§ Texte donné:
# comment ajuster la taille de l'ecran a mes pages web ?



## sebetdomi (17 Mai 2009)

bonjour,
voila lorsque je vais sur internet les pages web ne prennent pas tout l'espace de mon écran (je ne sais pas s'il faut le preciser mais c'est un 20 pouces)
il y a certains sites qui s'adaptent mieux que d'autres meme si l'on voit encore qu'il y a de la "marge" !!!
et je ne sais pas comment faire 
vous remerciant par avance,
d.s


----------



## PoorMonsteR (17 Mai 2009)

Bonsoir,
En haut à gauche du navigateur tu as 3 "boules" : une rouge, une jaune et une verte.
En cliquant sur la verte, ça réduit ou augmente la fenêtre.
Tu peux aussi agrandir ou diminuer manuellement en cliquant en bas à droite (sur les petites stries en diagonale) et en faisant "glisser" la fenêtre.


----------



## GraphiqueDesign (17 Mai 2009)

PoorMonsteR a dit:


> Bonsoir,
> En haut à gauche du navigateur tu as 3 "boules" : une rouge, une jaune et une verte.
> En cliquant sur la verte, ça réduit ou augmente la fenêtre.
> Tu peux aussi agrandir ou diminuer manuellement en cliquant en bas à droite (sur les petites stries en diagonale) et en faisant "glisser" la fenêtre.

§ Exercices:
a: Quelle est la traduction anglaise de la phrase « En cliquant sur la verte, ça réduit ou augmente la fenêtre. », tirée du fil sur la taille des pages web ?
b: Selon le fil sur la taille des pages web, quel effet a un clic sur la boule verte du navigateur, et comment peut-on aussi changer la taille de la fenêtre à la main ?

§ Jeu de données:
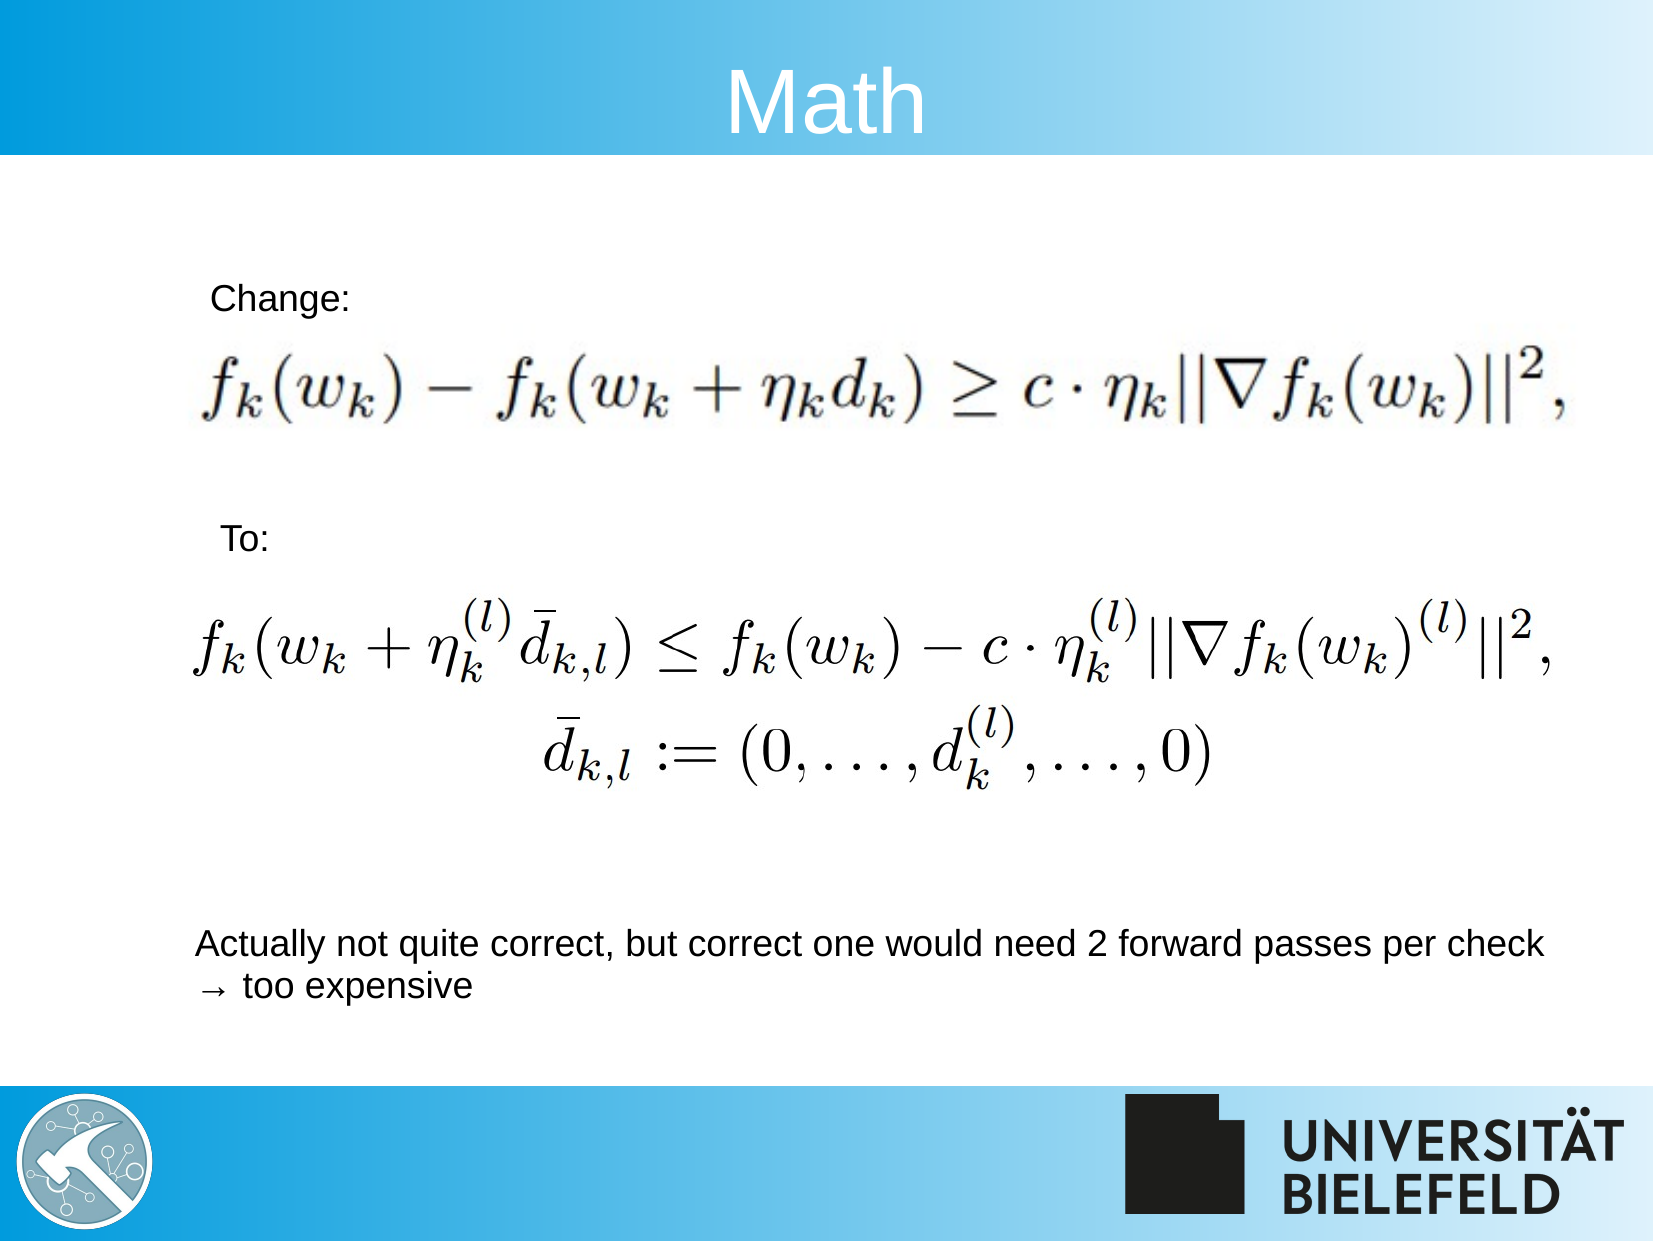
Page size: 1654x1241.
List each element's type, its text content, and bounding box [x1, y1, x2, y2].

§ Corrigé:
a: Clicking the green one shrinks or enlarges the window.

b: Un clic sur la boule verte, en haut à gauche du navigateur, réduit ou augmente la fenêtre. On peut aussi l'agrandir ou la diminuer manuellement en cliquant en bas à droite, sur les petites stries en diagonale, puis en faisant glisser la fenêtre.